Photo by Gregory Pappas on Unsplash

This will mean rigidly patrolled and regulated routines, an absence of stimulation, a huge emphasis on rest and a close monitoring of visitors. We should be as careful with ourselves as we might be if we were recovering from a cancer or lung operation. We may have no physical scars but we should do ourselves the kindness of accepting — simply based on our symptoms — that we are as sick as those in intensive care wards or those for whom sirens wail across the city at night.

We need to be selfish about the state of our spirits, and ruthless in removing ourselves from situations that sap us. We should go to bed early, eat lightly, bathe often, go for a walk every day, have something pleasant to distract us — and most of all, be kind to ourselves for the mess we are in.

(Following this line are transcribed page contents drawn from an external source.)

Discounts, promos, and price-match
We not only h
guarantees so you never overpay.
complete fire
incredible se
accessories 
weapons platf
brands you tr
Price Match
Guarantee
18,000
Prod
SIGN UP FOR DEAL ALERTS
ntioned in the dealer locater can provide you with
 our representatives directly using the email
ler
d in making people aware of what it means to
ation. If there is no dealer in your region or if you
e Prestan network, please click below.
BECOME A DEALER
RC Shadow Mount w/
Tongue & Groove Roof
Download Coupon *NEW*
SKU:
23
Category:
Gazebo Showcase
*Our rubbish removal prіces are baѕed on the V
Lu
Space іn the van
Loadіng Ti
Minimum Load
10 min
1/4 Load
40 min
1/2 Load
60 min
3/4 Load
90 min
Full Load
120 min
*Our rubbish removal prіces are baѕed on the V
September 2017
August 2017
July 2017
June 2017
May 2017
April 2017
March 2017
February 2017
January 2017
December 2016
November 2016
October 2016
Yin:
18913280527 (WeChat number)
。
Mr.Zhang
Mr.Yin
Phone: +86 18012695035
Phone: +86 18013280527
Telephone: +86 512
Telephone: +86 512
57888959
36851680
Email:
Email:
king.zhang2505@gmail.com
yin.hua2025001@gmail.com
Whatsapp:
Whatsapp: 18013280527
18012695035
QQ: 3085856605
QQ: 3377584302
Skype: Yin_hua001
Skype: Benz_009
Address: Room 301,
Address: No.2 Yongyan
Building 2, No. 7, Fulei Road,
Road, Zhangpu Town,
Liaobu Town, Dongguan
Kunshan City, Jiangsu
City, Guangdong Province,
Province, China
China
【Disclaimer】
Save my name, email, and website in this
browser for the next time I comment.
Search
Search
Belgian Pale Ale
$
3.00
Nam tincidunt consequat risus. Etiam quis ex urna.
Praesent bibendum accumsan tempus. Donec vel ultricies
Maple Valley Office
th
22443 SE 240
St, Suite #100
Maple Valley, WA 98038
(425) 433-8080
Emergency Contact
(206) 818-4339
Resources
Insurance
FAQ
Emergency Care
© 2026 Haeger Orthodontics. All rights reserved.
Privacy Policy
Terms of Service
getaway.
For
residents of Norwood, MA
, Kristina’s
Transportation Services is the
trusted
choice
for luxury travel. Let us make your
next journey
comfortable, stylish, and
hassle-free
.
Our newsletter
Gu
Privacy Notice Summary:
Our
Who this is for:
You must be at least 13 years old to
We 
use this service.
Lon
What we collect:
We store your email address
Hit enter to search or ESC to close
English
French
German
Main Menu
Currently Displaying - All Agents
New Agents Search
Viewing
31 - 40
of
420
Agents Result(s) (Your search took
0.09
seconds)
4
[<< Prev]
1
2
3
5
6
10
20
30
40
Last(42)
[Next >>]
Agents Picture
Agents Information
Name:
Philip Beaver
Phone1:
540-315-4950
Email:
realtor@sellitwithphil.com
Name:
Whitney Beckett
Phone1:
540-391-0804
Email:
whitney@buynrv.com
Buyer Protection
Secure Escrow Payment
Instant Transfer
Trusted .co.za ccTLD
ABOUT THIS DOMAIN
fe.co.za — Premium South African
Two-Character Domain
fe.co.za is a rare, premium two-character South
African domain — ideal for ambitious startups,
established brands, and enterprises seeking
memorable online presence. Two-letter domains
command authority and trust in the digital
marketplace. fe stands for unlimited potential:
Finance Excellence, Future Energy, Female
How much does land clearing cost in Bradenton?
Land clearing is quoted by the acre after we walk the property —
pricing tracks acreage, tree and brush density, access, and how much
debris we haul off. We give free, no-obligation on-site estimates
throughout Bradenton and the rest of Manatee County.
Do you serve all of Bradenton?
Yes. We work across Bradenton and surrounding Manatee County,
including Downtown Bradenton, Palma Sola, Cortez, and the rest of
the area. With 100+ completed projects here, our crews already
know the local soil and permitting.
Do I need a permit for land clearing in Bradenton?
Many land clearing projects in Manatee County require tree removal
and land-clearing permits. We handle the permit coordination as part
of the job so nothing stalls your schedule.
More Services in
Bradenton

We should learn from physical rehabilitation how long it will probably take to feel well again. Recovery from a broken wrist might take six months, it can be a year before a new hip is functioning once more. A mind that’s broken can take longer still; it could be one or two years, even four or five. We shouldn’t be surprised; the mind is a far more complex organ than any bone or muscle and so warrants a correspondingly lengthy period of recuperation. Nor — as with other injuries — should we expect progress to be linear. There will be many days when we will go sharply backwards, when we’ll be catapulted back into a sort of despair we had hoped to leave behind forever. We should not be discouraged, what matters is the overall trend as measured over months, not a bad day here or there. There will be periods of darkness just when we had started to hope once more — and we should greet them without panic.

We have become experts over many years in a distinct language, a language of illness and self-torture. It will take a great deal of time to unlearn it and become fluent in the language of generosity and self-compassion.

We may not be living in any institution, but we should proceed with as much care and seriousness as if we were. We should construct hospitals for the mind within our own homes — and educate those around us about our needs. We will gradually grow well again as we learn to lead the peaceful, warm-hearted, kindly and well-regulated lives that our minds have craved for so long.